No modelo final, excluímos o diferencial de juros pois havia problemas de colinearidade com o diferencial de inflação. Ou seja, quanto maior a inflação maior o diferencial de juros, como as duas variáveis seguiam a mesma direção e como a mesma intensidade (correlação positiva de 0,99, onde o valor máximo é 1) o poder explicativo do modelo melhorava com a exclusão de uma destas variáveis.

Fonte: Elaboração IPA
PIB EUA: Federal Reserve Bank of St. Louis / PIB BR: Ipeadata e Banco central / Inflação EUA:, U.S Bureau of Labor Statistics (BLS) e Investing /  Inflação  BR: Ipeadata / CRB: Investing / Juros 2 e 5 anos EUA: Ipeadata / LTN Brasil: Tesouro Nacional

Considerações/conclusões sobre o modelo

Podemos interpretar que o dólar nos patamares atuais estaria sobre apreciado e seu valor justo deveria tender aos 4,50 ao final de 2020. Entretanto é importante ressaltar que o equilíbrio também sofre alterações de acordo com o resultado econômico apresentado pelo país. Como foram utilizados dados trimestrais é importante estarmos atentos à direção que esses dados tendem a tomar dentro dos trimestres subsequentes.

Pelas nossas estimativas o valor justo para o dólar, ao fim do 1º trimestre de 2021, havia se deslocado para casa dos 4,60, devido a um diferencial maior de crescimento do PIB entre EUA e Brasil. Fato que pode ser explicado pela velocidade de vacinação e, por consequência, reabertura da economia, a famosa recuperação em “k” tão reportada pela mídia.

Por outro lado, a própria dinâmica de retomada do crescimento, à base de estímulos, dos países desenvolvidos e da China tem levado a uma apreciação das commodities e aumento da inflação global. Ao mesmo tempo, o Brasil começou um ciclo de aperto monetário (elevação dos juros) que tende a diminuir a inflação para os próximos períodos, aliado a isso deve haver uma retomada do ritmo de recuperação econômica uma vez que o Brasil consiga vacinar a maior parte de sua população até o final de 2021.

Portanto, é plausível acreditar que o modelo indicará um dólar de equilíbrio abaixo da casa dos R$5,00 até o final de 2021.

Ressalvas ao modelo

O modelo apresentado não reflete totalmente variáveis subjetivas, como a percepção de risco país, que podem ou não estar incorporadas de alguma forma às outras determinantes do modelo.

Ainda que o resultado do modelo possua um bom poder explicativo ele não necessariamente possuiu um bom poder preditivo. O modelo é capaz de explicar os fatores que influenciaram a taxa de câmbio no passado, isso não significa que essa dinâmica não possa mudar daqui pra frente.

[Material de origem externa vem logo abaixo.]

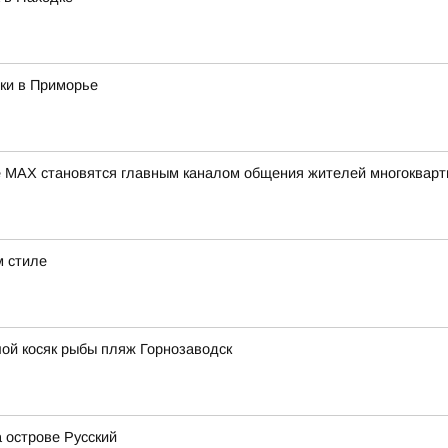
ки в Приморье
 МАХ становятся главным каналом общения жителей многокварт
м стиле
ой косяк рыбы пляж Горнозаводск
 острове Русский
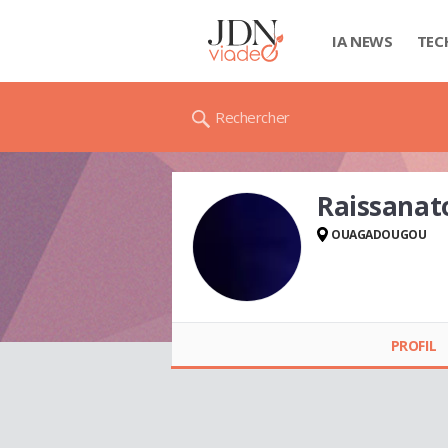
IA NEWS
TEC
Rechercher
Raissana
OUAGADOUGOU
Raissanatou
OUEDRAOGO
PROFIL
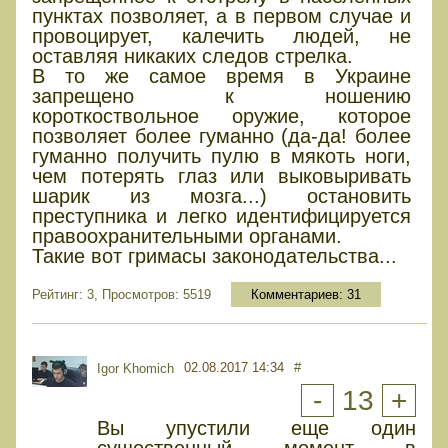
пунктах позволяет, а в первом случае и
провоцирует, калечить людей, не
оставляя никаких следов стрелка.
В то же самое время в Украине
запрещено к ношению
короткоствольное оружие, которое
позволяет более гуманно (да-да! более
гуманно получить пулю в мякоть ноги,
чем потерять глаз или выковыривать
шарик из мозга...) остановить
преступника и легко идентифицируется
правоохранительными органами.
Такие вот гримасы законодательства...
Рейтинг: 3, Просмотров: 5519
Комментариев:
31
02.08.2017 14:34
#
Igor Khomich
-
13
+
Вы упустили еще один
существенный момент в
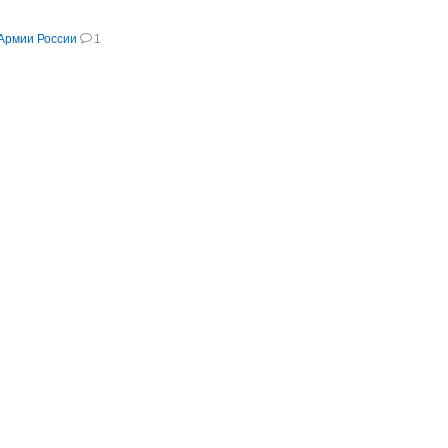
Армии России
1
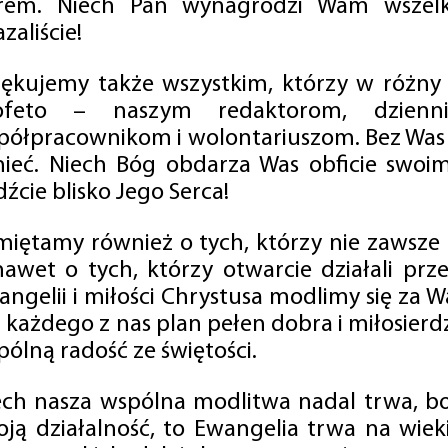
rem. Niech Pan wynagrodzi Wam wszelk
zaliście!
iękujemy także wszystkim, którzy w różny
ofeto – naszym redaktorom, dzienni
półpracownikom i wolontariuszom. Bez Was 
tnieć. Niech Bóg obdarza Was obficie swo
źcie blisko Jego Serca!
miętamy również o tych, którzy nie zawsze p
nawet o tych, którzy otwarcie działali p
angelii i miłości Chrystusa modlimy się za W
a każdego z nas plan pełen dobra i miłosierd
ólną radość ze świętości.
ech nasza wspólna modlitwa nadal trwa, b
oją działalność, to Ewangelia trwa na wiek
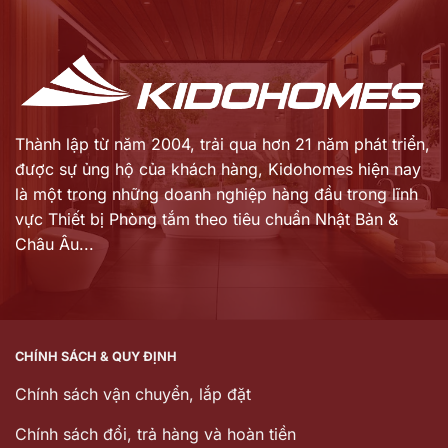
là:
là:
4.500.000 ₫.
4.300.000 ₫.
Thành lập từ năm 2004, trải qua hơn 21 năm phát triển,
được sự ủng hộ của khách hàng,
Kidohomes hiện nay
là một trong những doanh nghiệp hàng đầu trong lĩnh
vực Thiết bị Phòng tắm theo tiêu chuẩn Nhật Bản &
Châu Âu...
CHÍNH SÁCH & QUY ĐỊNH
Chính sách vận chuyển, lắp đặt
Chính sách đổi, trả hàng và hoàn tiền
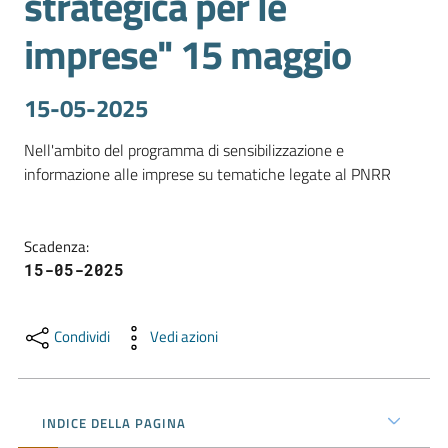
strategica per le
imprese" 15 maggio
Promuovere
l'Impresa
15-05-2025
e
il
Nell'ambito del programma di sensibilizzazione e 
territorio
informazione alle imprese su tematiche legate al PNRR
Tutelare
Scadenza
:
l'Impresa
15-05-2025
e
il
Consumatore
Condividi
Vedi azioni
L'Impresa
INDICE DELLA PAGINA
Digitale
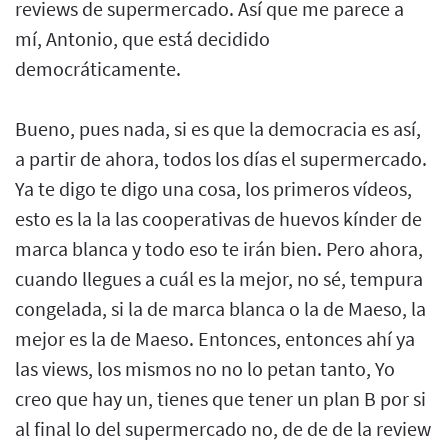
reviews de supermercado. Así que me parece a
mí, Antonio, que está decidido
democráticamente.
Bueno, pues nada, si es que la democracia es así,
a partir de ahora, todos los días el supermercado.
Ya te digo te digo una cosa, los primeros vídeos,
esto es la la las cooperativas de huevos kínder de
marca blanca y todo eso te irán bien. Pero ahora,
cuando llegues a cuál es la mejor, no sé, tempura
congelada, si la de marca blanca o la de Maeso, la
mejor es la de Maeso. Entonces, entonces ahí ya
las views, los mismos no no lo petan tanto, Yo
creo que hay un, tienes que tener un plan B por si
al final lo del supermercado no, de de de la review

Apesar disso, nenhum modelo tem a intenção de replicar em 100% a realidade, a sua utilização prática depende da interpretação do analista. O câmbio tende ser uma variável muito volátil nos países emergentes, assim, modelos de valor justo de câmbio têm o objetivo de prever movimentos de longo prazo e não se prestam para prever o valor do câmbio amanhã, muito mais influenciado por fatores aleatórios.

Permanece a hipótese de que o dólar efetivo tende a convergir para o dólar do modelo de tempos em tempos, inclusive é possível observar que houve apenas dois momentos em que o dólar efetivo esteve a mais de 2 desvios padrão do modelo. O 1º na iminência da primeira eleição do Presidente Lula e o segundo desde o ano passado, em meio à crise do COVID-19 até hoje.

Precisaremos ainda estar atentos em como a expectativa para o ano de 2022 e sua dinâmica de ano eleitoral afetará a moeda Brasileira. O aumento da percepção de risco faz com que o investidor estrangeiro exija um prêmio maior para permanecer investido em Real, conduzindo a uma taxa de câmbio mais depreciada. Estes fatores são o bastante para eventualmente manter o câmbio pressionado durante todo esse período.